◆ TASK MATERIAL ◆
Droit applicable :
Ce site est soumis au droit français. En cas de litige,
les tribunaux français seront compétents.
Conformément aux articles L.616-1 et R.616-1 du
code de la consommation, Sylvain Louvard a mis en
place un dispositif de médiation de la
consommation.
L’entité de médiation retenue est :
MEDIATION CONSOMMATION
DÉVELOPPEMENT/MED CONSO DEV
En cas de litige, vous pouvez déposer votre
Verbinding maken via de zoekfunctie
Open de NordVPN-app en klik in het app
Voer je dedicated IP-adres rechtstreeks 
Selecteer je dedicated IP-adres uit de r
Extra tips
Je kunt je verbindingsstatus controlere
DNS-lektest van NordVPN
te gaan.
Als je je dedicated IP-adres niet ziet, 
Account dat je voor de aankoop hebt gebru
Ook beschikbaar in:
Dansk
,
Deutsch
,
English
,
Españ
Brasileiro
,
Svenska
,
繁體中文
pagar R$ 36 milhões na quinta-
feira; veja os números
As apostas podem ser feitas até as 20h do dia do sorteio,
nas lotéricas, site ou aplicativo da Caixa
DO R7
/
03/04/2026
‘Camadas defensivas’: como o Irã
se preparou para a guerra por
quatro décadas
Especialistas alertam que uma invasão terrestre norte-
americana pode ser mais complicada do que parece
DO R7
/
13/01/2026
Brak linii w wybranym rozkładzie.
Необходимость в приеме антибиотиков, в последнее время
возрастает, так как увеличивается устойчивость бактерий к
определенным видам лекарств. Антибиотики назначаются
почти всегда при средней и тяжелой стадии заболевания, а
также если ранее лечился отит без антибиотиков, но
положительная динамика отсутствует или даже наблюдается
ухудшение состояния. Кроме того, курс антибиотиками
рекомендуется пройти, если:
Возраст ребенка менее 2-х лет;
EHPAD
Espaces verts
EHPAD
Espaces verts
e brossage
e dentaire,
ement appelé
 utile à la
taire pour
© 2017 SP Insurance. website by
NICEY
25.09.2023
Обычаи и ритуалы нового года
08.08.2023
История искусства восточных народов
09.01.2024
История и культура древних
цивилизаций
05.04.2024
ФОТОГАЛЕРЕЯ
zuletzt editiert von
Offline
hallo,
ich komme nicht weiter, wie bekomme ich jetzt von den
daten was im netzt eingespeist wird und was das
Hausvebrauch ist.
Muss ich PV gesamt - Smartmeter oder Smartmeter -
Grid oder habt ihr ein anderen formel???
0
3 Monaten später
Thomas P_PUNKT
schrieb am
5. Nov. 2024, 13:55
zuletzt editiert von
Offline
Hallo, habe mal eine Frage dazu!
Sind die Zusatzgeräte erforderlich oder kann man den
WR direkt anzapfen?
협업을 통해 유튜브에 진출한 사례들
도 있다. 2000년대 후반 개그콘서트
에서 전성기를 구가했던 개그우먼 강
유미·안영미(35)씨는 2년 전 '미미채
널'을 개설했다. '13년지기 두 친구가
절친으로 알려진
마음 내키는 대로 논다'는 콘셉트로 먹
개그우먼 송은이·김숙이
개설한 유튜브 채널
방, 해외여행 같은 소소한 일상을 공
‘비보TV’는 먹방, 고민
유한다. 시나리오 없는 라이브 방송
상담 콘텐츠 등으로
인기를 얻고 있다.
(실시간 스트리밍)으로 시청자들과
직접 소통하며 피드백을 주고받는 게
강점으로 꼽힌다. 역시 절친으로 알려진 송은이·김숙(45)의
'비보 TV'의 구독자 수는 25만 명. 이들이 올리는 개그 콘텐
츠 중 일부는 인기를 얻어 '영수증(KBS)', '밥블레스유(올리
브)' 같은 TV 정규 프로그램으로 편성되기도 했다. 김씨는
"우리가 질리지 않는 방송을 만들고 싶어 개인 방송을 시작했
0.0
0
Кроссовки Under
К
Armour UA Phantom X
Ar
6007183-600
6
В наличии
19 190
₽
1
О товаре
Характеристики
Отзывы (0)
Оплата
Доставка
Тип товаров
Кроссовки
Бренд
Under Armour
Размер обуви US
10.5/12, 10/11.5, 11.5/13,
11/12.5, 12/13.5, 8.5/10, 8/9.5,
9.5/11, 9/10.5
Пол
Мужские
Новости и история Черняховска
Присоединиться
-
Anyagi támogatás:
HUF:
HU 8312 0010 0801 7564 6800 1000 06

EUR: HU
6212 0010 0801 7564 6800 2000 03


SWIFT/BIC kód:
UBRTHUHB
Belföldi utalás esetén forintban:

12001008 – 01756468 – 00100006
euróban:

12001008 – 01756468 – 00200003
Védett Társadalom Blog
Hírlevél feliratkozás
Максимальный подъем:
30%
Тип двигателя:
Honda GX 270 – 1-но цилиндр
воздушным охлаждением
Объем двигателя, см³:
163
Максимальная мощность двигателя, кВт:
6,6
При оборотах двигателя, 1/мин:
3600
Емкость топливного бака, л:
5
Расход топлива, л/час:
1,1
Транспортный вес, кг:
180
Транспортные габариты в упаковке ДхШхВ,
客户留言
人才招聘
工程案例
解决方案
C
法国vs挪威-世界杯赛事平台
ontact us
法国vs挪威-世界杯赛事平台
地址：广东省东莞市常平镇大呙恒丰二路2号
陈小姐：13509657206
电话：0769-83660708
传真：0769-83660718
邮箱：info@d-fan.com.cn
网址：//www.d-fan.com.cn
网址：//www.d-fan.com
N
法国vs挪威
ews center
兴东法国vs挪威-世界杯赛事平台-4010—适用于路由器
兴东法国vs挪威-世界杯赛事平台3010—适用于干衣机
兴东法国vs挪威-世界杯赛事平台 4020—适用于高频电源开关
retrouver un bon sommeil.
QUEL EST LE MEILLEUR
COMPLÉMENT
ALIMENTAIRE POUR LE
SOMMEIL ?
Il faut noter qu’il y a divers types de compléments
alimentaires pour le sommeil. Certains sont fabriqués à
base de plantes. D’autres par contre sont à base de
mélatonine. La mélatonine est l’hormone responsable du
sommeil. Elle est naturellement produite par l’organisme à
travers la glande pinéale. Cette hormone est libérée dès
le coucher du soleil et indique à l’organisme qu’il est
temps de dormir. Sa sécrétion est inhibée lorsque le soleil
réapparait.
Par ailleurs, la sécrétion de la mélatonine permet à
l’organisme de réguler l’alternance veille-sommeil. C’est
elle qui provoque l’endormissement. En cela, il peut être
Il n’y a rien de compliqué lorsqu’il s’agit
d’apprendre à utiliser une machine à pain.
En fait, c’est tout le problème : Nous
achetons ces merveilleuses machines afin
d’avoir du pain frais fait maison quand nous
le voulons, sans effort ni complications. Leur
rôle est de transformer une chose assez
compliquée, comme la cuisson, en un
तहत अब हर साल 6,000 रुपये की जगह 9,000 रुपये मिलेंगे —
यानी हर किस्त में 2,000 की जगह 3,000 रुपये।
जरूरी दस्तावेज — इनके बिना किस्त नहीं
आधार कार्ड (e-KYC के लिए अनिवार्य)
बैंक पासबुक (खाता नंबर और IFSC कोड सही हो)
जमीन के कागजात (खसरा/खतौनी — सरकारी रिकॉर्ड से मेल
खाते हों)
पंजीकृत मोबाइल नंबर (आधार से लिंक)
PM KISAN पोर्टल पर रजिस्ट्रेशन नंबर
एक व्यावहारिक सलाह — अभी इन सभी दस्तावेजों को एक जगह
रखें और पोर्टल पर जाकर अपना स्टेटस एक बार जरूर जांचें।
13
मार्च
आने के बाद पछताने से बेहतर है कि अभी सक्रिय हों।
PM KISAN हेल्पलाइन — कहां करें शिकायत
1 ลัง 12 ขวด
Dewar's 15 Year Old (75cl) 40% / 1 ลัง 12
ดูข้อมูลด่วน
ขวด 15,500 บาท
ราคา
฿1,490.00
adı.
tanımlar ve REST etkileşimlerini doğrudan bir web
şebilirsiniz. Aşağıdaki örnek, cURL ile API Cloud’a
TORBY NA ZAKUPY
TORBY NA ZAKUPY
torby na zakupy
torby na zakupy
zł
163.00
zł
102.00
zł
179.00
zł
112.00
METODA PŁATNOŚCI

◆ WHAT YOU ARE ASKED TO DO ◆
The answer must be every line from the records above that contains "médiation".

◆ SOLUTION FOR THIS EXERCISE ◆
place un dispositif de médiation de la
L’entité de médiation retenue est :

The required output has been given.